*LeBron James put his foot down Tuesday with LaVar Ball, the former professional athlete and outspoken father of three basketball phenoms — including star UCLA freshman Lonzo Ball.
Ball has made headlines recently for chirping constantly about the althetic prowess of his kids, including 18-year-old LiAngelo and 15-year-old LaMelo, both of whom will attend UCLA on scholarships in the coming years.
During an interview earlier this month on the podcast “In the Zone with Chris Broussard,” Ball argued that his children are set up better for future success than those of James’ kids, because the four-time NBA MVP’s pedigree will be too much for them to live up to.
“The monsters in the NBA, their dads wasn’t that good,” Ball said. “They were OK, they was players, but the fact that the old [Dell] Curry wasn’t no All-Star, he wasn’t cold. He could shoot the ball, though. Kobe Bryant, his dad wasn’t all that, that’s why he’s such a monster.

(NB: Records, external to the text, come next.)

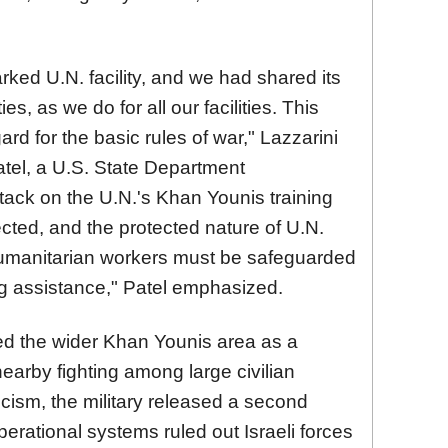
ked U.N. facility, and we had shared its
ies, as we do for all our facilities. This
ard for the basic rules of war," Lazzarini
tel, a U.S. State Department
ack on the U.N.'s Khan Younis training
ected, and the protected nature of U.N.
 Humanitarian workers must be safeguarded
ing assistance," Patel emphasized.
ribed the wider Khan Younis area as a
rby fighting among large civilian
icism, the military released a second
perational systems ruled out Israeli forces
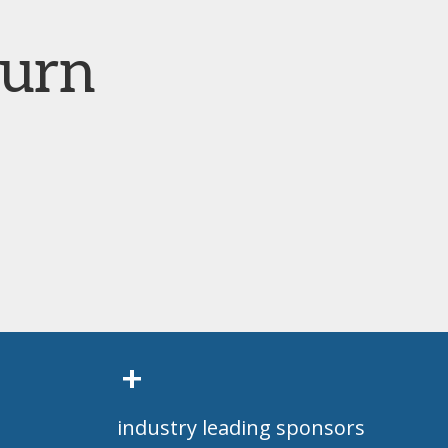
turn
+
industry leading sponsors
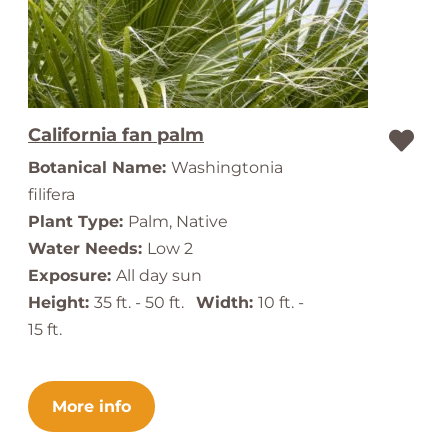
California fan palm
Botanical Name:
Washingtonia
filifera
Plant Type:
Palm, Native
Water Needs:
Low 2
Exposure:
All day sun
Height:
35 ft. - 50 ft.
Width:
10 ft. -
15 ft.
More info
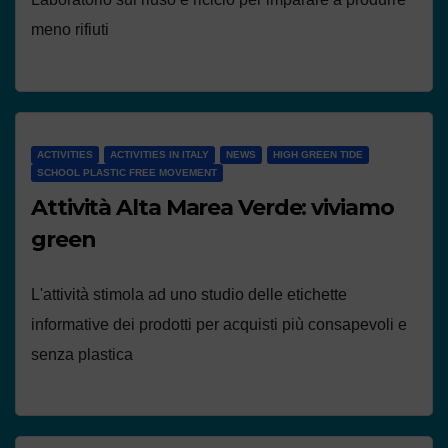
meno rifiuti
ACTIVITIES
ACTIVITIES IN ITALY
NEWS
HIGH GREEN TIDE
SCHOOL PLASTIC FREE MOVEMENT
Attività Alta Marea Verde: viviamo
green
L'attività stimola ad uno studio delle etichette
informative dei prodotti per acquisti più consapevoli e
senza plastica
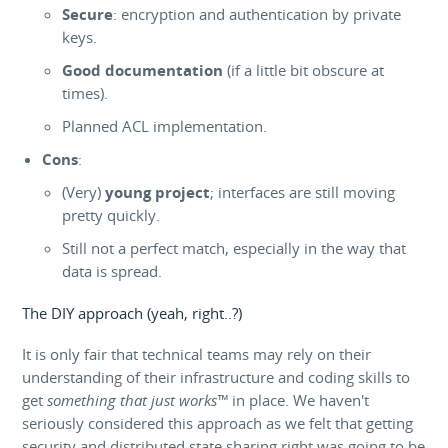
Secure
: encryption and authentication by private
keys.
Good documentation
(if a little bit obscure at
times).
Planned ACL implementation.
Cons
:
(Very)
young project
; interfaces are still moving
pretty quickly.
Still not a perfect match, especially in the way that
data is spread.
The DIY approach (yeah, right..?)
It is only fair that technical teams may rely on their
understanding of their infrastructure and coding skills to
get
something that just works™
in place. We haven't
seriously considered this approach as we felt that getting
security and distributed state sharing right was going to be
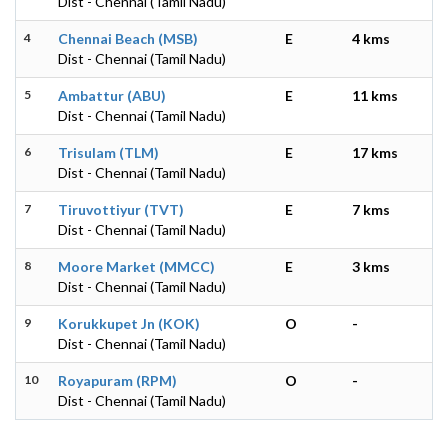
Dist - Chennai (Tamil Nadu)
4
Chennai Beach (MSB)
E
4 kms
Dist - Chennai (Tamil Nadu)
5
Ambattur (ABU)
E
11 kms
Dist - Chennai (Tamil Nadu)
6
Trisulam (TLM)
E
17 kms
Dist - Chennai (Tamil Nadu)
7
Tiruvottiyur (TVT)
E
7 kms
Dist - Chennai (Tamil Nadu)
8
Moore Market (MMCC)
E
3 kms
Dist - Chennai (Tamil Nadu)
9
Korukkupet Jn (KOK)
O
-
Dist - Chennai (Tamil Nadu)
10
Royapuram (RPM)
O
-
Dist - Chennai (Tamil Nadu)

“You got LeBron, it’s going to be hard for his kids because they are going to look at them like, ‘You got to be just like your dad.’ And after a while, that pressure starts sitting on you like, ‘Why do I got to be just like him? What can’t I just be me?’ And then they are going to be like, ‘Aw, you’re soft, you’re not that good.’ Because the expectation is very, very high.”
Asked about the comment by ESPN Tuesday, James said of Ball: “Keep my kids’ name out of your mouth. Keep my family out of your mouth. This is dad to dad. It’s a problem now.”
“I actually like his son,” James said of Lonzo Ball. “I like his game.”
But Lonzo’s dad, though, is put on notice.
“He can talk all about his brand, talk about his sons, talk about basketball, talk about me,” James told ESPN. “But keep my family out of this.”
James’ two sons, 12-year-old LeBron James Jr. and 9-year-old Bryce Maximus James, have shown plenty of promise on the AAU circuit — to the point where the eldest son, “Bronny,” has standing verbal scholarship offers from Duke and Kentucky, as ESPN reported last summer.
LaVar Ball also has said he was good enough to “kill” Michael Jordan one-on-one in his prime, which would seem to punch a hole in his theory that his sons are better off because their father was not an all-time great.